When we first started going there, the cooks _looked_ like these crazy Mongolian warriors cooking your food on their giant upturned shield... But, either way it's still great eating. I think I may go there today.. .mmmm.


----------



## MrFilthyIke (Feb 22, 2005)

Joshua Dyal said:
			
		

> Speaking of locations, I just surfed over to BD's website and it says that they've got a location in progress in Ulaan Baatar!  That's just wild...

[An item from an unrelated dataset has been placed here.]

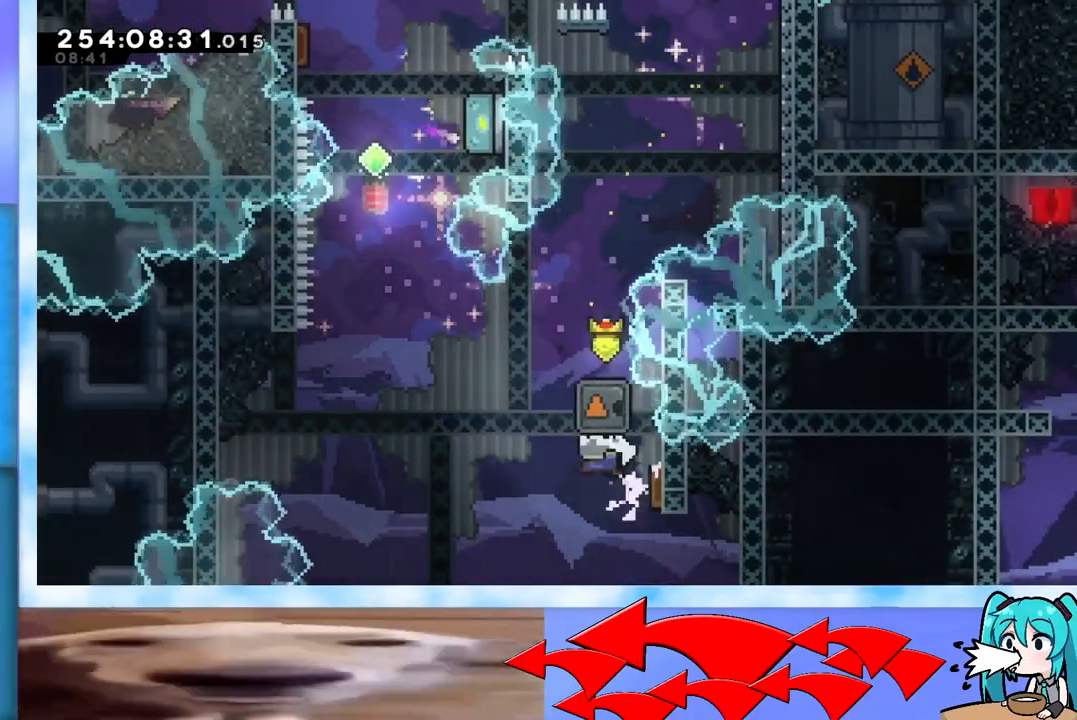
{"keys": ["up"], "events": [[450, "grab", "up"], [450, "left", "up"], [450, "up", "down"]]}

I saw that...wonder if actual Mongolians will be offended or not.


----------



## Desdichado (Feb 22, 2005)

ragboy said:
			
		

> I think I may go there today.. .mmmm.



To paraphrase Charleton Heston, "God damn you, ragboy! Damn you! God damn you all to hell!"


----------



## ghettognome (Feb 22, 2005)

The first one I ever went to was BD's in Naperville, IL. I liked it.
Khan's in Roseville MN (outside Minneapolis) is decent. They charge a couple dollars more, but then it is all you can eat. They seemed to do a good job at keeping it separate.
I was recently at one near downtown Austin. It was okay, not a very large selection of stuff, but I still enjoyed it. I will have to check out the other one mentioned earlier in this post off of Lamar.


----------



## Henry (Feb 22, 2005)

I saw the words "Mongolian BBQ", and without looking I KNEW who had started this thread.


----------



## Scotley (Feb 22, 2005)

We've got several places in the Memphis/Mid-South area that do this. No dedicated Its a sideline for all of them. They are more or less traditional chinese places that offer it, often in conjunction with a buffet. None is a spectacular stand out, but all have at least 3 or 4 meat choices, 6-10 vegies, and a handful of spice options. Generally you pile it on a plate and take it to the chef who cooks it and adds from a collection of sauces as you request. You get to advise during the process and one place will let you sample then re-spice as needed. Memphis is overun with asian food. Asian is likely just behind burgers, hotwings and fried chicken in frequency here. Lots of Thai, Chinese, Vietnamese, Japanese, Indian, and one Pakastani. We only have one Korean place that I know of, but if you like the mongolian bit you should really check out Korean BBQ were each table has its own Habachi and you order the meat and spices then cook it yourself with sides of various spicy pickled vegetables that often defy identification. The best Korean BBQ I ever had was just off the strip in Vegas in a little hole in the wall that was part of an old motel. We were the only non-asians in the place and very little english could be heard, but the food was first rate and a real bargin. Sorry I can't remember the name. Mmm, time to get out of this thread before I start to drool.


----------



## John Q. Mayhem (Feb 22, 2005)

I like Mongolian BBQ, but in a very non-normal way...just noodles, lots of meat, and sauces (mostly hot sauce).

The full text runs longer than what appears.